> [Work required]: Your answer must repeat all of the entries word for word, without any images.

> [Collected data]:
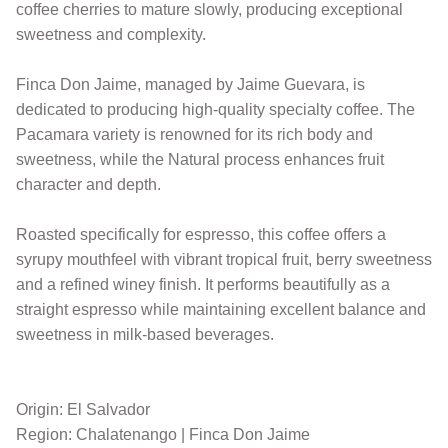
coffee cherries to mature slowly, producing exceptional
sweetness and complexity.
Finca Don Jaime, managed by Jaime Guevara, is
dedicated to producing high-quality specialty coffee. The
Pacamara variety is renowned for its rich body and
sweetness, while the Natural process enhances fruit
character and depth.
Roasted specifically for espresso, this coffee offers a
syrupy mouthfeel with vibrant tropical fruit, berry sweetness
and a refined winey finish. It performs beautifully as a
straight espresso while maintaining excellent balance and
sweetness in milk-based beverages.
Origin: El Salvador
Region: Chalatenango | Finca Don Jaime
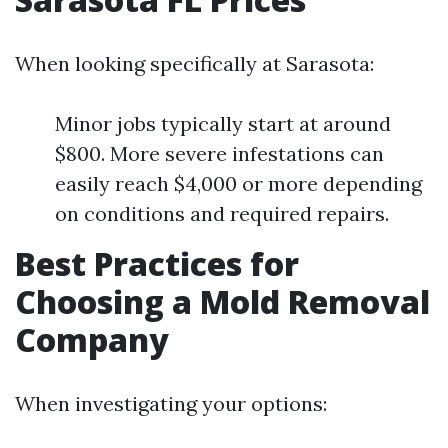
When looking specifically at Sarasota:
Minor jobs typically start at around
$800. More severe infestations can
easily reach $4,000 or more depending
on conditions and required repairs.
Best Practices for
Choosing a Mold Removal
Company
When investigating your options:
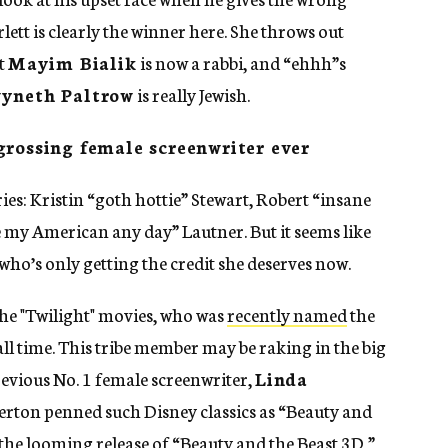
ett is clearly the winner here. She throws out
at
Mayim Bialik
is now a rabbi, and “ehhh”s
yneth Paltrow
is really Jewish.
grossing female screenwriter ever
ries: Kristin “goth hottie” Stewart, Robert “insane
e my American any day” Lautner. But it seems like
 who’s only getting the credit she deserves now.
 the "Twilight" movies, who was
recently named
the
ll time. This tribe member may be raking in the big
revious No. 1 female screenwriter,
Linda
lverton penned such Disney classics as “Beauty and
the looming release of “Beauty and the Beast 3D,”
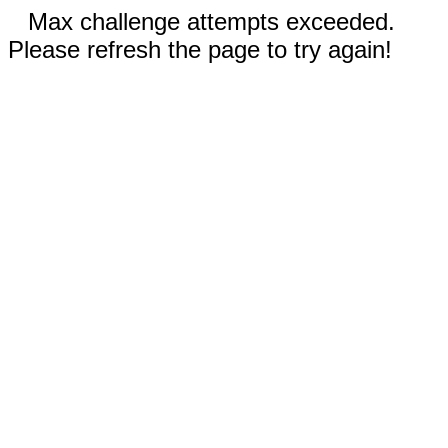
Max challenge attempts exceeded.
Please refresh the page to try again!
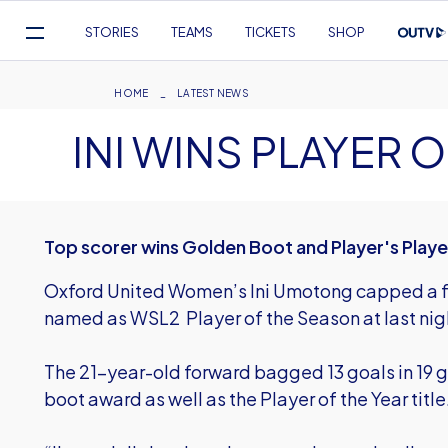
Mega
STORIES
TEAMS
TICKETS
SHOP
Navigation
Skip
to
Breadcrumb
HOME
LATEST NEWS
main
INI WINS PLAYER 
content
Top scorer wins Golden Boot and Player's Player
Oxford United Women’s Ini Umotong capped a fa
named as WSL2 Player of the Season at last ni
The 21-year-old forward bagged 13 goals in 19 
boot award as well as the Player of the Year title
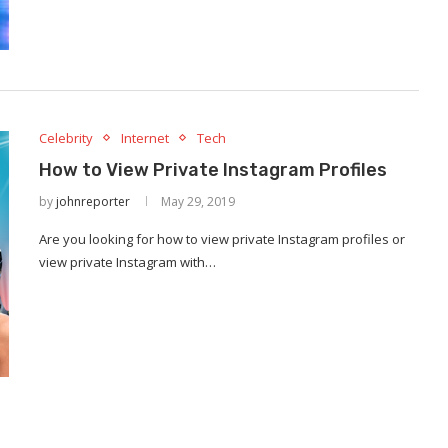
Celebrity
Internet
Tech
How to View Private Instagram Profiles
by
johnreporter
May 29, 2019
Are you looking for how to view private Instagram profiles or
view private Instagram with…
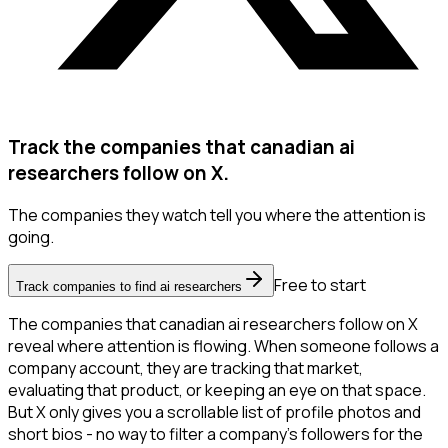
Track the companies that canadian ai
researchers follow on X.
The companies they watch tell you where the attention is
going.
Free to start
Track companies to find ai researchers
The companies that canadian ai researchers follow on X
reveal where attention is flowing. When someone follows a
company account, they are tracking that market,
evaluating that product, or keeping an eye on that space.
But X only gives you a scrollable list of profile photos and
short bios - no way to filter a company's followers for the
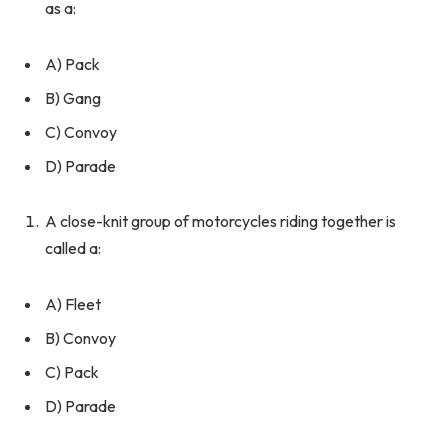
as a:
A) Pack
B) Gang
C) Convoy
D) Parade
A close-knit group of motorcycles riding together is
called a:
A) Fleet
B) Convoy
C) Pack
D) Parade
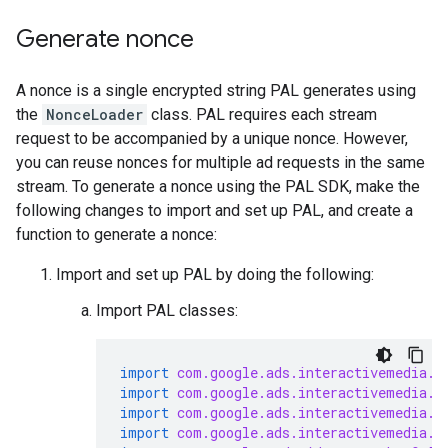
Generate nonce
A nonce is a single encrypted string PAL generates using
the
NonceLoader
class. PAL requires each stream
request to be accompanied by a unique nonce. However,
you can reuse nonces for multiple ad requests in the same
stream. To generate a nonce using the PAL SDK, make the
following changes to import and set up PAL, and create a
function to generate a nonce:
Import and set up PAL by doing the following:
Import PAL classes:
import
com.google.ads.interactivemedia.p
import
com.google.ads.interactivemedia.p
import
com.google.ads.interactivemedia.p
import
com.google.ads.interactivemedia.p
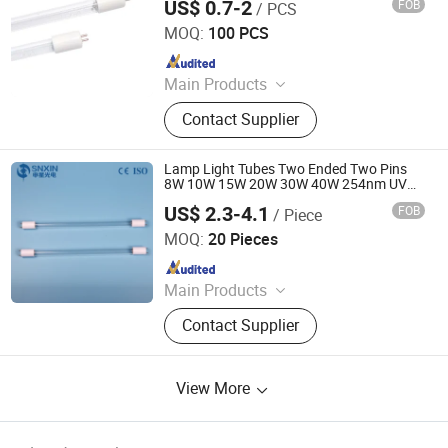
US$ 0.7-2
FOB
/ PCS
Yangzhou Yihang Photoelectric Technology Co., Ltd.
MOQ:
100 PCS
Since 2022
Main Products
LED Lighting, UV Lamps, Fluorescent
Contact Supplier
Lamps, Solar Products
Lamp Light Tubes Two Ended Two Pins
8W 10W 15W 20W 30W 40W 254nm UV
Germicidal Tube Bulb
US$ 2.3-4.1
FOB
/ Piece
Jiangsu Shenxing Photoelectricity Medical Apparatus Co.,
Ltd.
MOQ:
20 Pieces
Since 2020
Main Products
UV Light, UV Sterilizer, Shdowless
Contact Supplier
Lamp, Oxygen Concentrator
View More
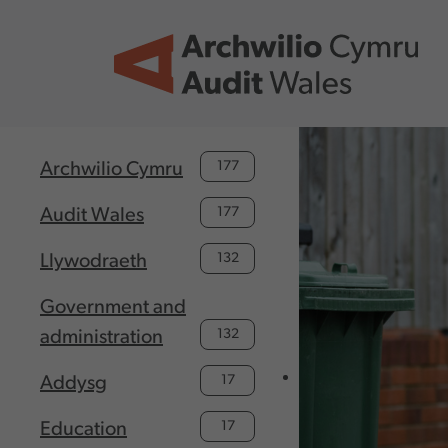
Skip to main content
177
Archwilio Cymru
177
Audit Wales
132
Llywodraeth
Government and
132
administration
17
Addysg
17
Education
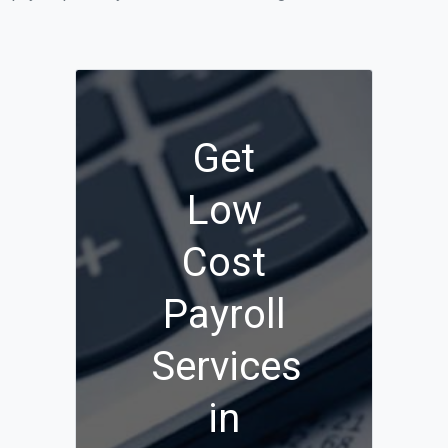
Get
Low
Cost
Payroll
Services
in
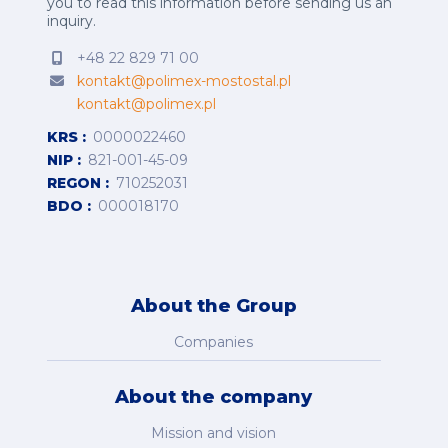
you to read this information before sending us an
inquiry.
+48 22 829 71 00
kontakt@polimex-mostostal.pl
kontakt@polimex.pl
KRS
0000022460
NIP
821-001-45-09
REGON
710252031
BDO
000018170
About the Group
Companies
About the company
Mission and vision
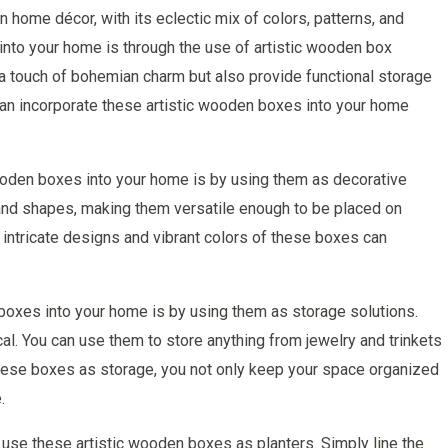
home décor, with its eclectic mix of colors, patterns, and
 into your home is through the use of artistic wooden box
a touch of bohemian charm but also provide functional storage
u can incorporate these artistic wooden boxes into your home
ooden boxes into your home is by using them as decorative
and shapes, making them versatile enough to be placed on
 intricate designs and vibrant colors of these boxes can
boxes into your home is by using them as storage solutions.
cal. You can use them to store anything from jewelry and trinkets
these boxes as storage, you not only keep your space organized
.
en use these artistic wooden boxes as planters. Simply line the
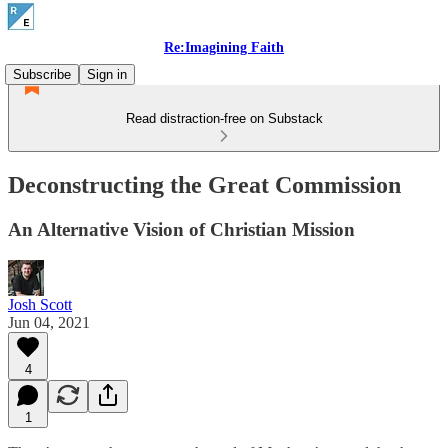
Re:Imagining Faith
Subscribe
Sign in
Read distraction-free on Substack
Deconstructing the Great Commission
An Alternative Vision of Christian Mission
Josh Scott
Jun 04, 2021
4
1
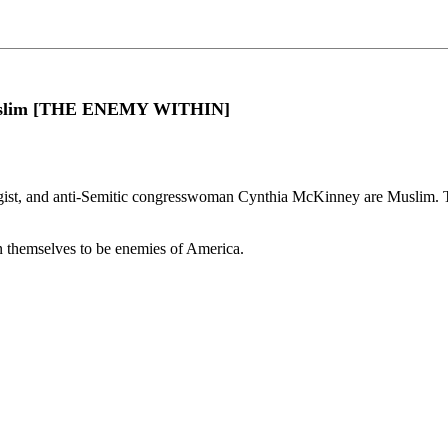
 Muslim [THE ENEMY WITHIN]
st, and anti-Semitic congresswoman Cynthia McKinney are Muslim. This 
 themselves to be enemies of America.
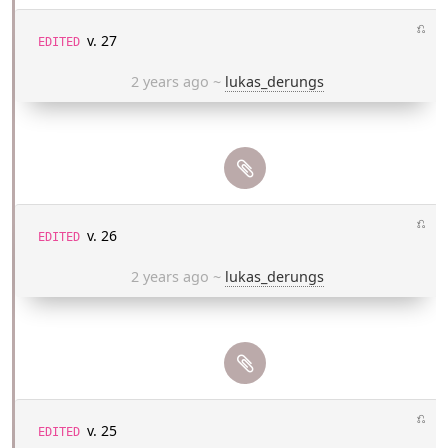
⎌
v. 27
EDITED
2 years ago
~
lukas_derungs
⎌
v. 26
EDITED
2 years ago
~
lukas_derungs
⎌
v. 25
EDITED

> [Reply to the task]:
coffee cherries to mature slowly, producing exceptional
sweetness and complexity.
Finca Don Jaime, managed by Jaime Guevara, is
dedicated to producing high-quality specialty coffee. The
Pacamara variety is renowned for its rich body and
sweetness, while the Natural process enhances fruit
character and depth.
Roasted specifically for espresso, this coffee offers a
syrupy mouthfeel with vibrant tropical fruit, berry sweetness
and a refined winey finish. It performs beautifully as a
straight espresso while maintaining excellent balance and
sweetness in milk-based beverages.
Origin: El Salvador
Region: Chalatenango | Finca Don Jaime
When looking specifically at Sarasota:
Minor jobs typically start at around
$800. More severe infestations can
easily reach $4,000 or more depending
on conditions and required repairs.
Best Practices for
Choosing a Mold Removal
Company
When investigating your options:
ett is clearly the winner here. She throws out
at
Mayim Bialik
is now a rabbi, and “ehhh”s
yneth Paltrow
is really Jewish.
grossing female screenwriter ever
ries: Kristin “goth hottie” Stewart, Robert “insane
e my American any day” Lautner. But it seems like
 who’s only getting the credit she deserves now.
 the "Twilight" movies, who was
recently named
the
ll time. This tribe member may be raking in the big
revious No. 1 female screenwriter,
Linda
lverton penned such Disney classics as “Beauty and
the looming release of “Beauty and the Beast 3D,”
Max challenge attempts exceeded.
Please refresh the page to try again!
Mega
STORIES
TEAMS
TICKETS
SHOP
Navigation
Skip
to
Breadcrumb
HOME
LATEST NEWS
main
INI WINS PLAYER 
content
Top scorer wins Golden Boot and Player's Player
Oxford United Women’s Ini Umotong capped a fa
named as WSL2 Player of the Season at last ni
The 21-year-old forward bagged 13 goals in 19 
boot award as well as the Player of the Year title
Celebrity
Internet
Tech
How to View Private Instagram Profiles
by
johnreporter
May 29, 2019
Are you looking for how to view private Instagram profiles or
view private Instagram with…
Track the companies that canadian ai
researchers follow on X.
The companies they watch tell you where the attention is
going.
Free to start
Track companies to find ai researchers
The companies that canadian ai researchers follow on X
reveal where attention is flowing. When someone follows a
company account, they are tracking that market,
evaluating that product, or keeping an eye on that space.
But X only gives you a scrollable list of profile photos and
short bios - no way to filter a company's followers for the
as a:
A) Pack
B) Gang
C) Convoy
D) Parade
A close-knit group of motorcycles riding together is
called a:
A) Fleet
B) Convoy
C) Pack
D) Parade
Generate nonce
A nonce is a single encrypted string PAL generates using
the
NonceLoader
class. PAL requires each stream
request to be accompanied by a unique nonce. However,
you can reuse nonces for multiple ad requests in the same
stream. To generate a nonce using the PAL SDK, make the
following changes to import and set up PAL, and create a
function to generate a nonce:
Import and set up PAL by doing the following:
Import PAL classes:
import
com.google.ads.interactivemedia.p
import
com.google.ads.interactivemedia.p
import
com.google.ads.interactivemedia.p
import
com.google.ads.interactivemedia.p
US$ 0.7-2
FOB
/ PCS
Yangzhou Yihang Photoelectric Technology Co., Ltd.
MOQ:
100 PCS
Since 2022
Main Products
LED Lighting, UV Lamps, Fluorescent
Contact Supplier
Lamps, Solar Products
Lamp Light Tubes Two Ended Two Pins
8W 10W 15W 20W 30W 40W 254nm UV
Germicidal Tube Bulb
US$ 2.3-4.1
FOB
/ Piece
Jiangsu Shenxing Photoelectricity Medical Apparatus Co.,
Ltd.
MOQ:
20 Pieces
Since 2020
Main Products
UV Light, UV Sterilizer, Shdowless
Contact Supplier
Lamp, Oxygen Concentrator
View More
Skip to main content
177
Archwilio Cymru
177
Audit Wales
132
Llywodraeth
Government and
132
administration
17
Addysg
17
Education
Get
Low
Cost
Payroll
Services
in
you to read this information before sending us an
inquiry.
+48 22 829 71 00
kontakt@polimex-mostostal.pl
kontakt@polimex.pl
KRS
0000022460
NIP
821-001-45-09
REGON
710252031
BDO
000018170
About the Group
Companies
About the company
Mission and vision
home décor, with its eclectic mix of colors, patterns, and
 into your home is through the use of artistic wooden box
a touch of bohemian charm but also provide functional storage
u can incorporate these artistic wooden boxes into your home
ooden boxes into your home is by using them as decorative
and shapes, making them versatile enough to be placed on
 intricate designs and vibrant colors of these boxes can
boxes into your home is by using them as storage solutions.
cal. You can use them to store anything from jewelry and trinkets
these boxes as storage, you not only keep your space organized
.
en use these artistic wooden boxes as planters. Simply line the
Re:Imagining Faith
Subscribe
Sign in
Read distraction-free on Substack
Deconstructing the Great Commission
An Alternative Vision of Christian Mission
Josh Scott
Jun 04, 2021
4
1
 Muslim [THE ENEMY WITHIN]
st, and anti-Semitic congresswoman Cynthia McKinney are Muslim. This 
 themselves to be enemies of America.
⎌
v. 27
EDITED
2 years ago
~
lukas_derungs
⎌
v. 26
EDITED
2 years ago
~
lukas_derungs
⎌
v. 25
EDITED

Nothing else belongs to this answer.